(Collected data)
◆ ◆ ◆ ◆ ◆ ◆ ◆

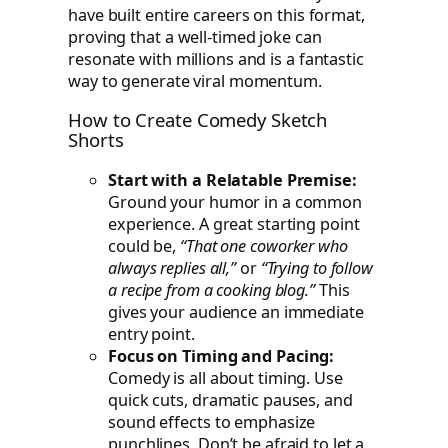
have built entire careers on this format,
proving that a well-timed joke can
resonate with millions and is a fantastic
way to generate viral momentum.
How to Create Comedy Sketch
Shorts
Start with a Relatable Premise:
Ground your humor in a common
experience. A great starting point
could be,
“That one coworker who
always replies all,”
or
“Trying to follow
a recipe from a cooking blog.”
This
gives your audience an immediate
entry point.
Focus on Timing and Pacing:
Comedy is all about timing. Use
quick cuts, dramatic pauses, and
sound effects to emphasize
punchlines. Don’t be afraid to let a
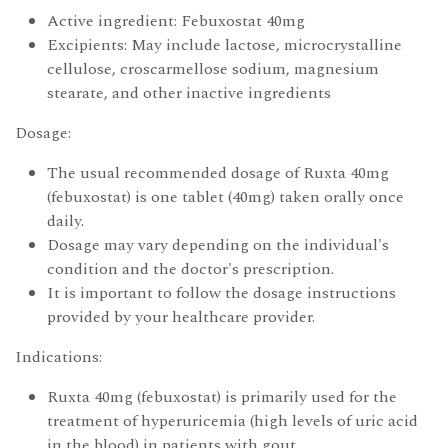
Active ingredient: Febuxostat 40mg
Excipients: May include lactose, microcrystalline
cellulose, croscarmellose sodium, magnesium
stearate, and other inactive ingredients
Dosage:
The usual recommended dosage of Ruxta 40mg
(febuxostat) is one tablet (40mg) taken orally once
daily.
Dosage may vary depending on the individual's
condition and the doctor's prescription.
It is important to follow the dosage instructions
provided by your healthcare provider.
Indications:
Ruxta 40mg (febuxostat) is primarily used for the
treatment of hyperuricemia (high levels of uric acid
in the blood) in patients with gout.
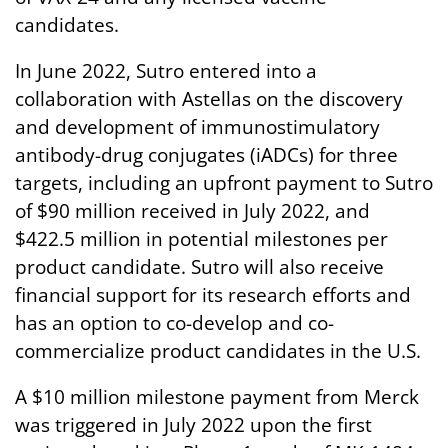
candidates.
In June 2022, Sutro entered into a
collaboration with Astellas on the discovery
and development of immunostimulatory
antibody-drug conjugates (iADCs) for three
targets, including an upfront payment to Sutro
of $90 million received in July 2022, and
$422.5 million in potential milestones per
product candidate. Sutro will also receive
financial support for its research efforts and
has an option to co-develop and co-
commercialize product candidates in the U.S.
A $10 million milestone payment from Merck
was triggered in July 2022 upon the first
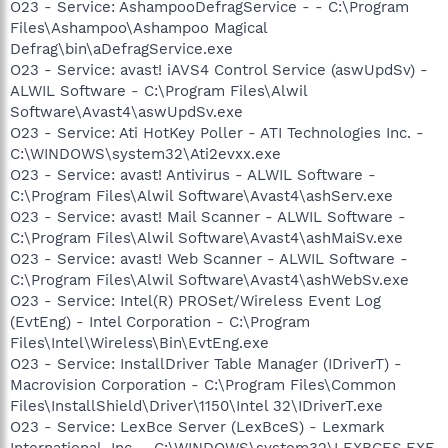
O23 - Service: AshampooDefragService - - C:\Program
Files\Ashampoo\Ashampoo Magical
Defrag\bin\aDefragService.exe
O23 - Service: avast! iAVS4 Control Service (aswUpdSv) -
ALWIL Software - C:\Program Files\Alwil
Software\Avast4\aswUpdSv.exe
O23 - Service: Ati HotKey Poller - ATI Technologies Inc. -
C:\WINDOWS\system32\Ati2evxx.exe
O23 - Service: avast! Antivirus - ALWIL Software -
C:\Program Files\Alwil Software\Avast4\ashServ.exe
O23 - Service: avast! Mail Scanner - ALWIL Software -
C:\Program Files\Alwil Software\Avast4\ashMaiSv.exe
O23 - Service: avast! Web Scanner - ALWIL Software -
C:\Program Files\Alwil Software\Avast4\ashWebSv.exe
O23 - Service: Intel(R) PROSet/Wireless Event Log
(EvtEng) - Intel Corporation - C:\Program
Files\Intel\Wireless\Bin\EvtEng.exe
O23 - Service: InstallDriver Table Manager (IDriverT) -
Macrovision Corporation - C:\Program Files\Common
Files\InstallShield\Driver\1150\Intel 32\IDriverT.exe
O23 - Service: LexBce Server (LexBceS) - Lexmark
International, Inc. - C:\WINDOWS\system32\LEXBCES.EXE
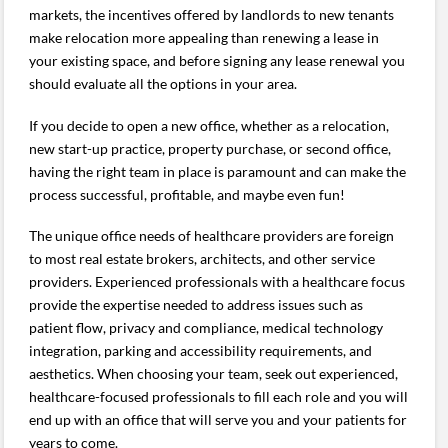
markets, the incentives offered by landlords to new tenants
make relocation more appealing than renewing a lease in
your existing space, and before signing any lease renewal you
should evaluate all the options in your area.
If you decide to open a new office, whether as a relocation,
new start-up practice, property purchase, or second office,
having the right team in place is paramount and can make the
process successful, profitable, and maybe even fun!
The unique office needs of healthcare providers are foreign
to most real estate brokers, architects, and other service
providers. Experienced professionals with a healthcare focus
provide the expertise needed to address issues such as
patient flow, privacy and compliance, medical technology
integration, parking and accessibility requirements, and
aesthetics. When choosing your team, seek out experienced,
healthcare-focused professionals to fill each role and you will
end up with an office that will serve you and your patients for
years to come.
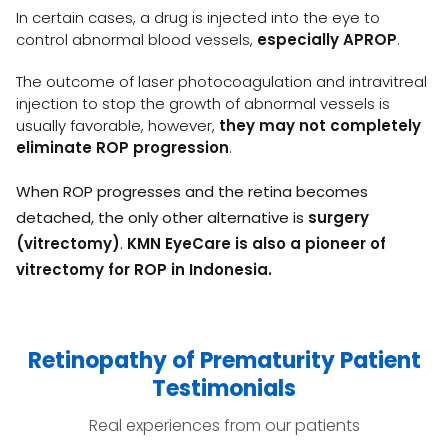
In certain cases, a drug is injected into the eye to
control abnormal blood vessels,
especially APROP
.
The outcome of laser photocoagulation and intravitreal
injection to stop the growth of abnormal vessels is
usually favorable, however,
they may not completely
eliminate ROP progression
.
When ROP progresses and the retina becomes
detached, the only other alternative is
surgery
(vitrectomy)
.
KMN EyeCare is also a pioneer of
vitrectomy for ROP in Indonesia.
Retinopathy of Prematurity Patient
Testimonials
Real experiences from our patients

◆ ◆ ◆ ◆ ◆ ◆ ◆

#### [Exercise goal]
Those lines of the records above that run from the one containing "Ruxta 40mg (febuxostat)" through the one containing "antibody-drug conjugates (iADCs) for three" should be returned exactly, with no pictures among them.

#### [Solution for this task]
Ruxta 40mg (febuxostat) is primarily used for the
treatment of hyperuricemia (high levels of uric acid
in the blood) in patients with gout.
candidates.
In June 2022, Sutro entered into a
collaboration with Astellas on the discovery
and development of immunostimulatory
antibody-drug conjugates (iADCs) for three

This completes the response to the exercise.